J’ai retenu cette pensée un instant, m’efforçant de la garder à distance rassurante.
« Il y a des escaliers taillés dans la falaise, a-t-elle ajouté. On ne les voit pas d’ici. Comme ils datent de la construction, ils ont dû pas mal s’éroder. » Même le composite de granit alvéolaire dont étaient constituées les îles ne pouvait résister éternellement au vent et au sel. « La descente ne va pas être facile.
— Le toit du pont est courbe et a l’air plutôt lisse.
— Il est peut-être plus large que vous le croyez.
— Ou plus étroit.
— On n’a pas le choix. »
Mais il ne restait plus que deux ou trois heures de jour, ce qui ne nous suffirait pas pour nous lancer dans la descente.
Nous sommes revenus dans la forêt y établir un second camp. J’ai regardé Treya s’administrer une nouvelle dose avec sa seringue. « Ce truc ne se vide jamais ? ai-je demandé.
— Il se recharge tout seul. Il a son propre métabolisme. Il prélève un peu de sang pendant l’injection et il s’en sert comme matière première pour catalyser des molécules actives. Il fonctionne à la chaleur corporelle et à la lumière ambiante. Vous, il vous a fabriqué de quoi supprimer l’angoisse. Moi, il me donne autre chose. »
J’avais cessé d’accepter les doses qu’elle me proposait, ayant décidé de vivre avec mon appréhension pour le meilleur ou pour le pire. « Comment sait-il ce qu’il doit synthétiser ? »
Elle a froncé les sourcils de la manière indiquant qu’elle butait sur un concept pour lequel sa tutrice spectrale Allison Pearl n’avait pas de mots tout prêts. « Il analyse la chimie du sang pour estimer ce qui lui paraît le mieux. Mais non, il n’est pas inépuisable. Il a besoin d’être revivifié, et celui-là commence à fatiguer. » Elle a ajouté : « Mais si vous voulez vous en servir, pas de problème.

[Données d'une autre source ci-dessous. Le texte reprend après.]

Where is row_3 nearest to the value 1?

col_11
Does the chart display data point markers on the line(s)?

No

— Non. Il vous donne quoi ?
— Une espèce de… d’améliorateur cognitif, on pourrait dire. Qui m’aide à garder séparés mes souvenirs réels et virtuels. Mais ce n’est qu’une solution temporaire. » Elle a frissonné dans la lumière du feu. « Ce dont j’ai vraiment besoin, c’est du Réseau.
— Dites-m’en plus là-dessus. C’est quoi, une espèce d’interface interne sans fil ?

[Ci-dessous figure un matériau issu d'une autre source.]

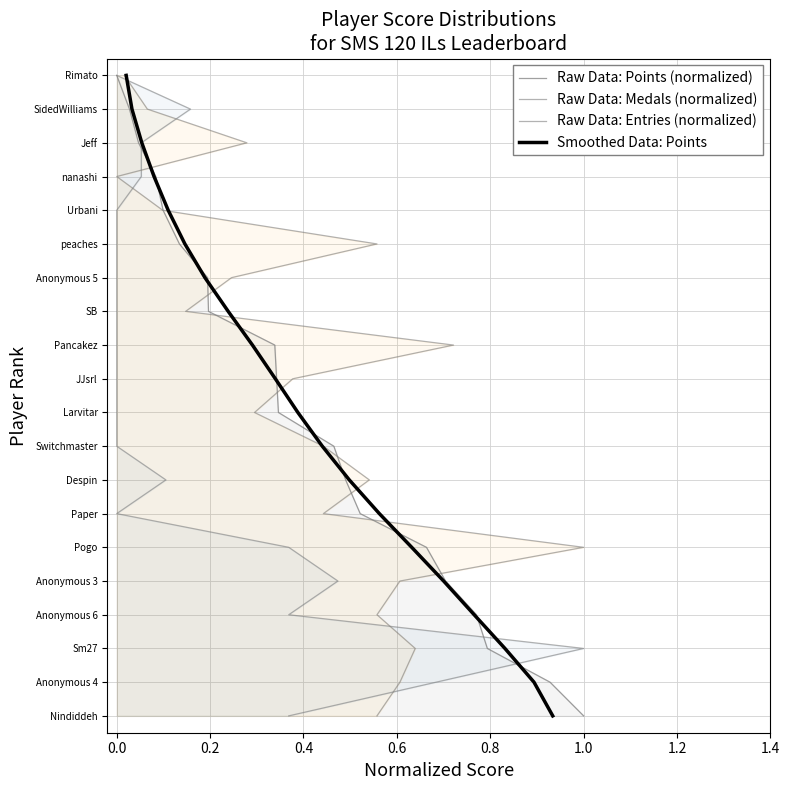

True or false: Smoothed Data: Points has more than 2 interior local peaks.

False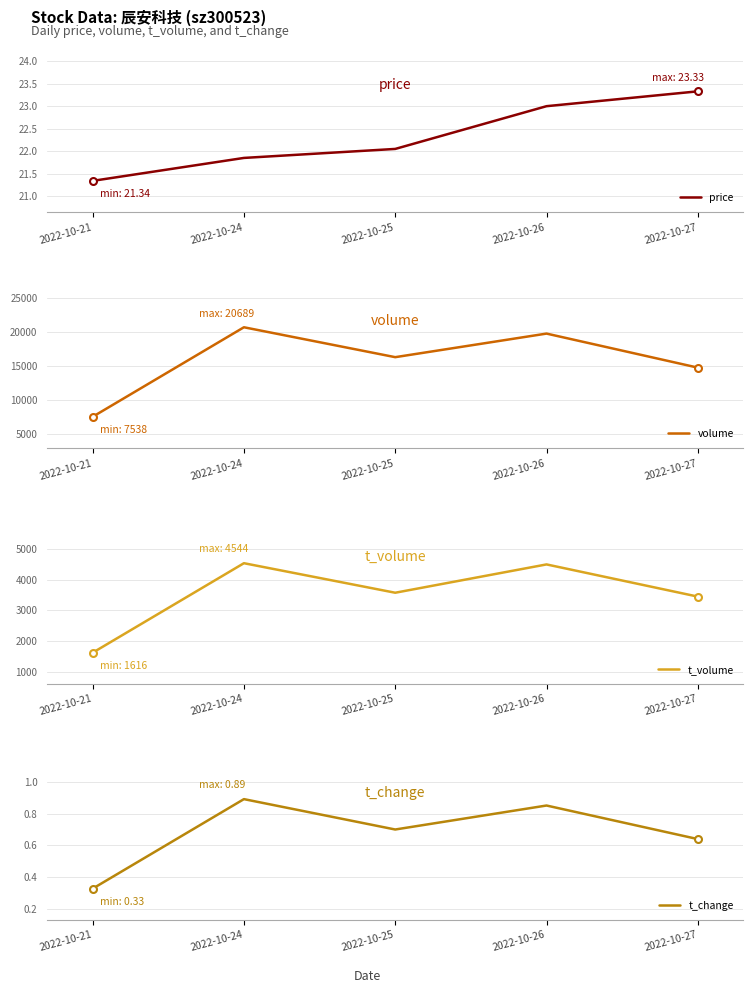

Which series changed the most between 2022-10-21 and 2022-10-25?

volume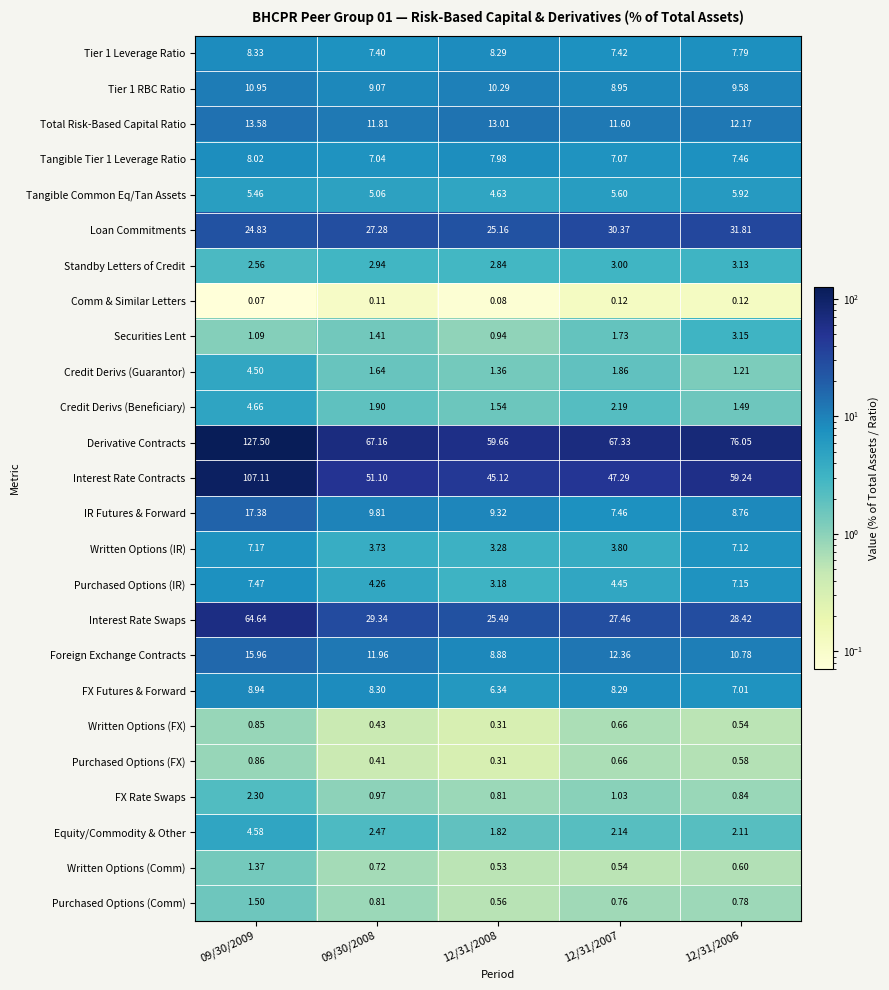

Which series has the largest total across all categories?

Derivative Contracts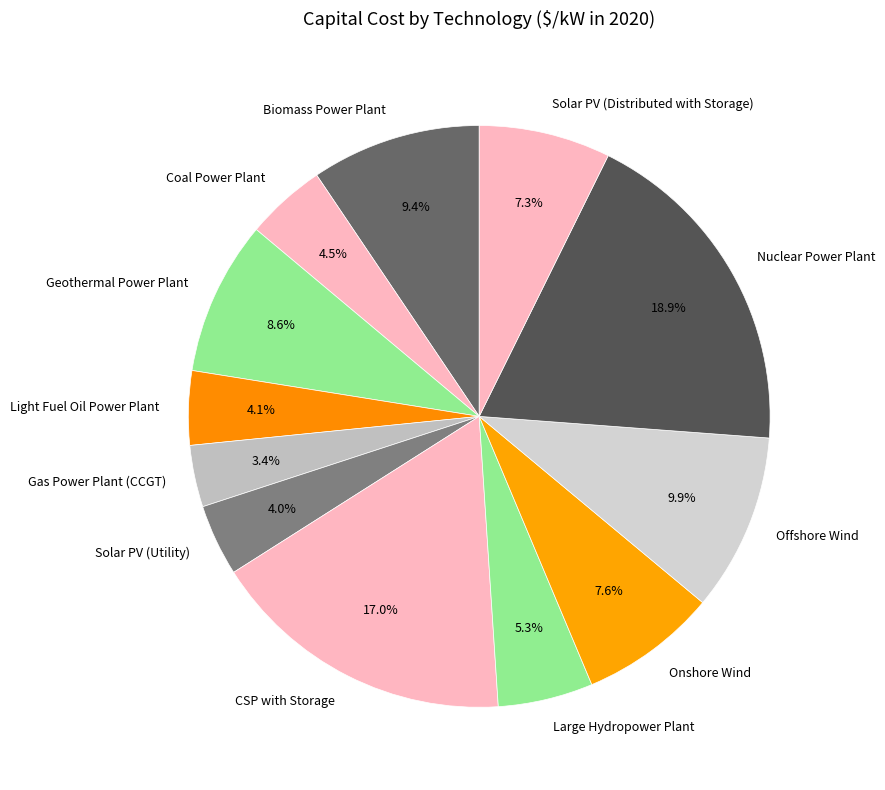

To the nearest percent, what percentage of the pie is Gas Power Plant (CCGT)?

3%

— Pas exactement de la manière dont vous le dites, mais oui, d’une certaine manière. Sauf que les signaux que je reçois sont exprimés sous forme de régulateurs biologiques et neurologiques. Tout le monde sur Vox porte un nœud et nous sommes tous reliés par l’intermédiaire du Réseau. Il nous aide à élaborer un consensus limbique. Je ne sais pas pourquoi il n’a pas été réparé. Si les transpondeurs à Centre-Vox ont été détruits, les ouvriers auraient quand même déjà dû pouvoir rétablir les fonctionnalités de base. Sauf si les processeurs eux-mêmes ont été endommagés… mais ils ont été conçus pour résister à tout, à part à une bombe atomique qui lui tombe en plein dessus.
— Peut-être qu’une bombe atomique leur est tombée en plein dessus… »
Sa seule réponse a été un haussement d’épaules fait d’un air malheureux.
« Il n’est donc pas du tout impossible qu’on se dirige vers une ruine radioactive.
— On n’a pas le choix », a-t-elle répété.
Je suis resté assis à entretenir le feu une fois Treya endormie.